■ **Available records**:
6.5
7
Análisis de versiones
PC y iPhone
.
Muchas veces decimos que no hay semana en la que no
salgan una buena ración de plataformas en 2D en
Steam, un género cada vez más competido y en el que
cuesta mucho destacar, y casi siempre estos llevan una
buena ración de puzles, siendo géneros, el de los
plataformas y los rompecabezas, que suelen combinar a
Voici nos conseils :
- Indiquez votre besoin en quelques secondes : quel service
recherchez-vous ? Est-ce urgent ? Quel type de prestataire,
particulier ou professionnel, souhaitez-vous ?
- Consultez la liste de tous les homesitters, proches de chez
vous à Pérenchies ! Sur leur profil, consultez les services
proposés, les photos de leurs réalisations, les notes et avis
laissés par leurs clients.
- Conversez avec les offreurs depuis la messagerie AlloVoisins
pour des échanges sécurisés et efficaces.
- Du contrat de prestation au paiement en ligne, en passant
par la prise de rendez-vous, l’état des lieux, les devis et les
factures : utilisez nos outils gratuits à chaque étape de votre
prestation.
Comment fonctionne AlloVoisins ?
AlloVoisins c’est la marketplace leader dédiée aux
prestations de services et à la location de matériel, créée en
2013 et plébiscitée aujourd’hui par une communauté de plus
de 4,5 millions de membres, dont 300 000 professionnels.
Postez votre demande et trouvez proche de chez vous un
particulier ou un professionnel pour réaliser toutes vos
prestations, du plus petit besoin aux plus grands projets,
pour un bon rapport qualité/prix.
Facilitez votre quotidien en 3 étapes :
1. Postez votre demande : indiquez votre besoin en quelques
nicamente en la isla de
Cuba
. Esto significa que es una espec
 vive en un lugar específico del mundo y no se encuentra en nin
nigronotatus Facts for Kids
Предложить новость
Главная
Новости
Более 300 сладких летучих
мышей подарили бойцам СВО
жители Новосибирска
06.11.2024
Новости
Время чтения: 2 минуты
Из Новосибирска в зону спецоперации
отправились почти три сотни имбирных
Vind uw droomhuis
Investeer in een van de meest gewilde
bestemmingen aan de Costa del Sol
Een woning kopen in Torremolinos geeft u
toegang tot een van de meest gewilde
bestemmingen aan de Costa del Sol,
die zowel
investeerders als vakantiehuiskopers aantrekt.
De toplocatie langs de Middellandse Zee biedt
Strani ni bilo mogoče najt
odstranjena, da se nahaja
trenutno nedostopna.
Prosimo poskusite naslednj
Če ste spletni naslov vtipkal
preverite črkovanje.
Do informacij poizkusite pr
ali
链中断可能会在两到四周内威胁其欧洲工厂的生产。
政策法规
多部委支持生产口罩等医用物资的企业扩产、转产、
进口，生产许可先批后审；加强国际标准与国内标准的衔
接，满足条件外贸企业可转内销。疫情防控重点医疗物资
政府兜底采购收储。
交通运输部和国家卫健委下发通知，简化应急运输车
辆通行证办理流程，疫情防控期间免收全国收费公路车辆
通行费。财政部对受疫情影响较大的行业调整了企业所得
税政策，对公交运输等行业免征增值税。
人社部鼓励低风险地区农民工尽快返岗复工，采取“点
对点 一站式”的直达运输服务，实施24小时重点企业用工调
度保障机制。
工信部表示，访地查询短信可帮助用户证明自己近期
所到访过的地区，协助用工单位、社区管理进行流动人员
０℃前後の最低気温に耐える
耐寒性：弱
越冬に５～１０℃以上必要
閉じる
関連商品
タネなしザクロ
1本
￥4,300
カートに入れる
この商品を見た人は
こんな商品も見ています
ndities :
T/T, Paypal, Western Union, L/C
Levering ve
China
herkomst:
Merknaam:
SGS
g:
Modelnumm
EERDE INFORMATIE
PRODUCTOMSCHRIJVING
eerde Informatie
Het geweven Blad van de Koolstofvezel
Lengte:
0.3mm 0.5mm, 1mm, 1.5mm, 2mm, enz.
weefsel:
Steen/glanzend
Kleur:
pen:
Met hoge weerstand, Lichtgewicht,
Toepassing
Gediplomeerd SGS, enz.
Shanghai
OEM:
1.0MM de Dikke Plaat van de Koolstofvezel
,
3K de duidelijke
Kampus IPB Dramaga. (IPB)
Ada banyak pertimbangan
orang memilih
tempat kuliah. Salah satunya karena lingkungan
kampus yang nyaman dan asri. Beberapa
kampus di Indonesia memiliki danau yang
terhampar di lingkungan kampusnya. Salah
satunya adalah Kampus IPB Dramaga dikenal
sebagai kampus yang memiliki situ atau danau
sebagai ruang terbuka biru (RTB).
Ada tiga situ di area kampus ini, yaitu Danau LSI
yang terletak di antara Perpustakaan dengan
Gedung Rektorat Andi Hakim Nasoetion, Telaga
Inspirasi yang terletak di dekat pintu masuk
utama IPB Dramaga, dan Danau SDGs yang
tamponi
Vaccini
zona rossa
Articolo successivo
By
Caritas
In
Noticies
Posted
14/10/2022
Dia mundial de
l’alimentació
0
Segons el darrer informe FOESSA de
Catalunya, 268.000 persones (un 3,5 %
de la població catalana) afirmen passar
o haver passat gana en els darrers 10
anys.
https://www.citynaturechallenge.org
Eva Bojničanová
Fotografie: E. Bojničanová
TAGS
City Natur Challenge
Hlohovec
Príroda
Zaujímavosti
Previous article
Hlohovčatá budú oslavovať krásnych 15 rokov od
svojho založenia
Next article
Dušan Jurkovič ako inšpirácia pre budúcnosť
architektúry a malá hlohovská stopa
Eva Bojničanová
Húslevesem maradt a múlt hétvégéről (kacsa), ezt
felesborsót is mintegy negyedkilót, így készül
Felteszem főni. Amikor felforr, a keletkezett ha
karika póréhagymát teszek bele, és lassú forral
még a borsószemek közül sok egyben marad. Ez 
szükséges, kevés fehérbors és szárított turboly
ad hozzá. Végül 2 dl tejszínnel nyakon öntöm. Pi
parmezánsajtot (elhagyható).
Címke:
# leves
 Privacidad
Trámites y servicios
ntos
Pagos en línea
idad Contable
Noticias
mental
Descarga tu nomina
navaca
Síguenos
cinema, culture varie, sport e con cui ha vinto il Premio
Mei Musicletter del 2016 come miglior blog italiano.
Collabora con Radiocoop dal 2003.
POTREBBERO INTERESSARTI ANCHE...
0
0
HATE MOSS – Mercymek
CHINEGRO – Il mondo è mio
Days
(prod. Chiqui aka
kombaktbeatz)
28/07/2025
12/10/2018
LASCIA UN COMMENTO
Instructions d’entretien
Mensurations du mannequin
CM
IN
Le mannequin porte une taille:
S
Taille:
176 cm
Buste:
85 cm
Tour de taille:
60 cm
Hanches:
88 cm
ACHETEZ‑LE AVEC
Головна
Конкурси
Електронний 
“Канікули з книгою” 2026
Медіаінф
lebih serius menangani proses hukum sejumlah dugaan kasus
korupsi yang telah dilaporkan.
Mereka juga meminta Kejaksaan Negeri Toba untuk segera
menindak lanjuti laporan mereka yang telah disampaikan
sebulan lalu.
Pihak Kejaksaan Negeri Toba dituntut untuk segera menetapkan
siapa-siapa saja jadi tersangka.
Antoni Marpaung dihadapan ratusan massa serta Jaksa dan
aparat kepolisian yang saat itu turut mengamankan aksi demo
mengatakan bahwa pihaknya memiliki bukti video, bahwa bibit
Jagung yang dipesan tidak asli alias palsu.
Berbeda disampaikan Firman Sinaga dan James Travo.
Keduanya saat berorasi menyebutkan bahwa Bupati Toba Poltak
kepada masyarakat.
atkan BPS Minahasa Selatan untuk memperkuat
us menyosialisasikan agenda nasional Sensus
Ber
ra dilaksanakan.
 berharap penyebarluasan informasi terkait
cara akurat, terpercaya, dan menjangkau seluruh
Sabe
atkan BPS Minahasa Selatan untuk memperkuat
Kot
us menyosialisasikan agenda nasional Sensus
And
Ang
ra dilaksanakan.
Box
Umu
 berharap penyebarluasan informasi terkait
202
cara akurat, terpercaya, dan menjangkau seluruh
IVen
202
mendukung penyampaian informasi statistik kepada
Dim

■ **What is required**: Only the lines from the start of the data to the line holding "- Consultez la" are wanted; return them exactly, both ends included.

■ **Your solution**:
6.5
7
Análisis de versiones
PC y iPhone
.
Muchas veces decimos que no hay semana en la que no
salgan una buena ración de plataformas en 2D en
Steam, un género cada vez más competido y en el que
cuesta mucho destacar, y casi siempre estos llevan una
buena ración de puzles, siendo géneros, el de los
plataformas y los rompecabezas, que suelen combinar a
Voici nos conseils :
- Indiquez votre besoin en quelques secondes : quel service
recherchez-vous ? Est-ce urgent ? Quel type de prestataire,
particulier ou professionnel, souhaitez-vous ?
- Consultez la liste de tous les homesitters, proches de chez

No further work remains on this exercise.